1

I am solving a Kaggle Problem: https://www.kaggle.com/c/forest-cover-type-prediction/data I used hyperopt to find optimal hyperparameter for Random Forest. But I am stuck here, as for almost most of the iteration it is giving best loss: Nan.

My Full Code :

import pandas as pd
import numpy as np

# Lets Load the Dataset

train = pd.read_csv(r"D:\Study Material\Py_Programs\Data Sets\forest-cover-type-prediction\train.csv")
test =  pd.read_csv(r"D:\Study Material\Py_Programs\Data Sets\forest-cover-type-prediction\test.csv")

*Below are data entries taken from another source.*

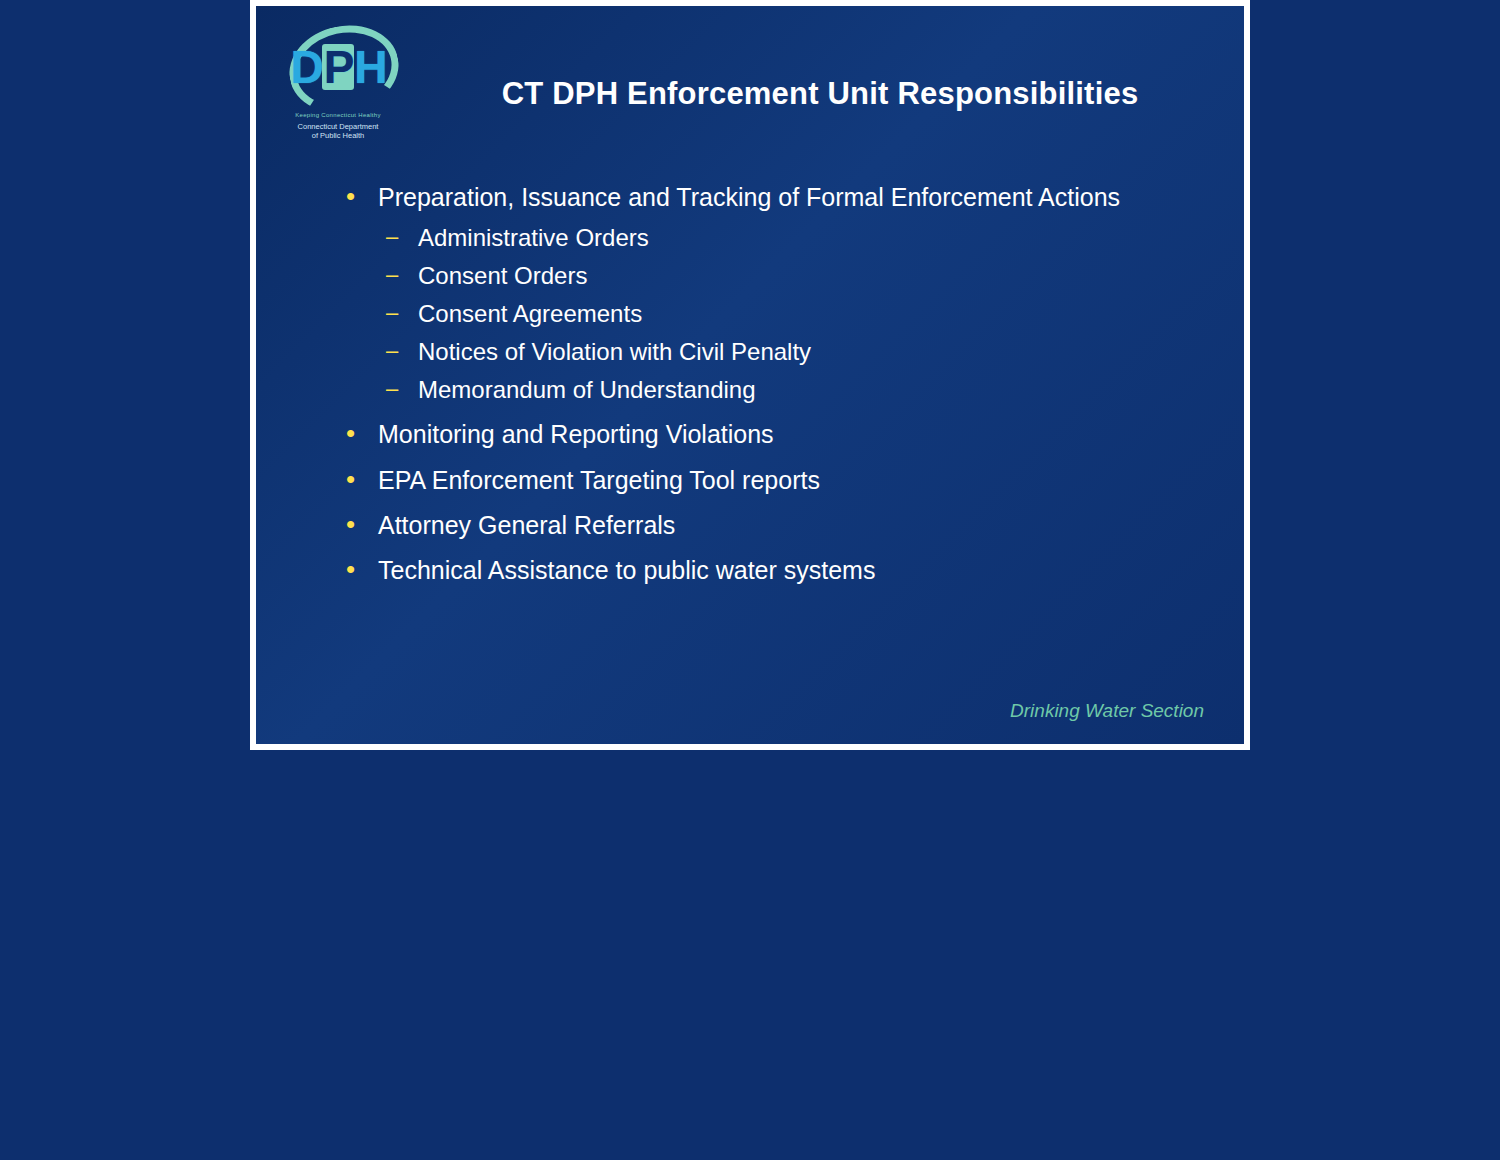DPH
Keeping Connecticut Healthy
Connecticut Department
of Public Health
CT DPH Enforcement Unit Responsibilities
Preparation, Issuance and Tracking of Formal Enforcement Actions
Administrative Orders
Consent Orders
Consent Agreements
Notices of Violation with Civil Penalty
Memorandum of Understanding
Monitoring and Reporting Violations
EPA Enforcement Targeting Tool reports
Attorney General Referrals
Technical Assistance to public water systems
Drinking Water Section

# Lets Append all together so that we can study altogether    
# Lets not include test_2 for a while

test['Cover_Type'] = np.nan
data = train.append(test,ignore_index = True)
del train,test

# Lets Now do Feature Engineering
# We could do Manula Feature Engineering but lets not do it 
# Lets use feature Tools
# Lets first create a simple new attribute that can later be index for Soil Enity

data['Id_Soil'] = np.arange(len(data))

import featuretools as ft
es = ft.EntitySet(id = 'forest')
es = es.entity_from_dataframe(entity_id = 'Forest_Pred',dataframe = data,index = 'Id')

>>> es
Entityset: forest
  Entities:
    Forest_Pred [Rows: 581012, Columns: 63]
  Relationships:
    No relationships

# Lets Make a Seperate Entity for Soil
Additional_Variable = data.columns[data.columns.str.startswith('Soil')]
Additional_Variable
es = es.normalize_entity(base_entity_id = 'Forest_Pred',new_entity_id = 'Soil',index = 'Id_Soil',additional_variables = 
                        list(Additional_Variable))

>>>es 
Entityset: forest
  Entities:
    Forest_Pred [Rows: 581012, Columns: 23]
    Soil [Rows: 581012, Columns: 41]
  Relationships:
    Forest_Pred.Id_Soil -> Soil.Id_Soil

# Lets Run DFS 
feature_matrix,feature_defs = ft.dfs(entityset = es,target_entity = 'Forest_Pred')

drop_cols = []
for col in feature_matrix:
    if col == 'Cover_Type':
        pass
    else:
        if 'Cover_Type' in col:
            drop_cols.append(col)

feature_matrix = feature_matrix[[x for x in feature_matrix if x not in drop_cols]]         
feature_matrix.head()


# Create correlation matrix
corr_matrix = feature_matrix.corr().abs()
# Select upper triangle of correlation matrix
upper = corr_matrix.where(np.triu(np.ones(corr_matrix.shape), k=1).astype(np.bool))
# Find index of feature columns with correlation greater than 0.95
to_drop = [column for column in upper.columns if any(upper[column] >= 0.95)]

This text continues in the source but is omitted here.